Bram terdiam, baik dikantor maupun dirumah saja, apartemennya saat ini kosong, teman sekamarnya sedang pulang kampung, ini lebih berbahaya, lebih baik ia di kantor masih ada sekuriti dan karyawan beda kantor lembur, " Gak pa pa Nad, bapak aman kok, udah bapak siapkan garam, cabe ma bawang .."
" Bapak mau masak mie ? "
"'Ya Tuhan, Nadia, itu untuk mengusir hantu, " Ia menggaruk garuk kepalanya yang ketombean.
"Pak, hantu udah gak takut ama garam, mereka lebih takut dengan handphone, "
" Lho kenapa bisa begitu ?"
" Aih bapak katrok, mereka takut viral, bapak posting di IG atau Twitter, "
Bram ketawa terbahak bahak, rasa takutnya berangsur turun, " Udah Nad, bapak mau ngetik dulu, nanti kalau ada apa apa bapak telpon ya."
\=\=\=
Bram menyeduh kopi sachet di pantry. Lampu pantry berkedip tiga kali.
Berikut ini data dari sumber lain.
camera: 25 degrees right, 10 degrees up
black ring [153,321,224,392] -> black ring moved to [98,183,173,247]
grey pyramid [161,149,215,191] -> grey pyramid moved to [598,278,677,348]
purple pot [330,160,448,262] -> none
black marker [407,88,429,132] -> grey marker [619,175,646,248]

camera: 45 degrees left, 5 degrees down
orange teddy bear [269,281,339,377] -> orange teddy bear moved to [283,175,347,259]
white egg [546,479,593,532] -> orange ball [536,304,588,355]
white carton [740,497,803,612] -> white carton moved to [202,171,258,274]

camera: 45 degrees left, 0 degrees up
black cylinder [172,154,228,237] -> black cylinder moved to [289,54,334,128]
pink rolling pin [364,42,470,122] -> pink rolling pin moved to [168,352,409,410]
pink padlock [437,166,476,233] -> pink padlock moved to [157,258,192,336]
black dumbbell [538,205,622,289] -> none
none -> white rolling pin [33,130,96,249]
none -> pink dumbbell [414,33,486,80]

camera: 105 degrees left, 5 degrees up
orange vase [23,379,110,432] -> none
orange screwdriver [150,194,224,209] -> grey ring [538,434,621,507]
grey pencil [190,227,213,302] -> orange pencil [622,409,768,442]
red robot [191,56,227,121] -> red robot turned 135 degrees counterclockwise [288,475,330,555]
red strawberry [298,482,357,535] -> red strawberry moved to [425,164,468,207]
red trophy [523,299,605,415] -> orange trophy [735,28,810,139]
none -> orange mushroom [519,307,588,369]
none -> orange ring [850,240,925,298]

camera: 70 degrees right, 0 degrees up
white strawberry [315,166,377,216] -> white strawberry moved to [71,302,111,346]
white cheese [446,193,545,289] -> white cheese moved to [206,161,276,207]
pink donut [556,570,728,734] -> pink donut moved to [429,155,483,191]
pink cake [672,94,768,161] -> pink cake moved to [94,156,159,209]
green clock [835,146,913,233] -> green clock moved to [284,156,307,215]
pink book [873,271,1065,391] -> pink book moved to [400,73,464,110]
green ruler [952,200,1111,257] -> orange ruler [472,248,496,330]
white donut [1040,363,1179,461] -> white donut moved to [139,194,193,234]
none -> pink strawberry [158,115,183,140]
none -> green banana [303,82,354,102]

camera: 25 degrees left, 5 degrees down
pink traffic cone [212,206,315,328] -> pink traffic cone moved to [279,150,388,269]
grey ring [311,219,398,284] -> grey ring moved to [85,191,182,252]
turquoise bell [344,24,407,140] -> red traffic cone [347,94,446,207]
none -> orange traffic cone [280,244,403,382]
Ia langsung membeku seperti kambing melihat laser pointer.
“Siapa itu…?”
Tidak ada jawaban. Hanya AC yang berbunyi kreekk…
Laki laki itu menelan ludah, melangkah mundur— tanpa sengaja menginjak ekor pel mop, tubuhnya mengambang jatuh ke lantai dengan elegannya seperti katak terguling.
Ia menjerit kesakitan, 'Tuhan, tolong !'
Namun tidak ada yang mendengar teriakannya malah terdengar samar suara lembut berbisik dari balik tembok memanggil nama seseorang
“Ragaaaa…”
Ia tercekat, kabur ke ruang kerjanya menutup pintu menempelkan punggungnya ke dinding dengan napas tersengal-sengal.
Tok..tok..tok...
“Ngg… nggg… siapa?”
Tak ada balasan.
Bram meraih penggaris panjang—senjata pamungkas menempelkan telinganya ke pintu—
Din.
Lampu ruangannya mati.
“Y—!”
Angin dingin mengusap tengkuknya, hidungnya menangkap sesuatu…bau melati, manis, tipis, kain kafan orang mati.
“Siapapun itu… tolong… jangan ganggu saya … saya cuma duda tua gak punya anak, kalau naksir bilang."
Ring..ring..krincing ...suara gemerincing gelang kaki semakin mendekat
Bram spontan memejamkan mata sambil mengangkat penggaris.
“Saya kasih tau ya…saya punya… punya…”
Ia tak punya apa-apa sebenarnya, tapi tetap mencoba terlihat berwibawa.
“…punya amal jariyah!”
Tiba-tiba—klik—lampu menyala lagi.
Ruangannya kosong… kecuali kursi tempat Raga biasa duduk… berayun pelan syahdu.
Ia menjerit lirih seperti bebek ketindihan pintu keluar kantor sambil memegang penggaris samurai gagal.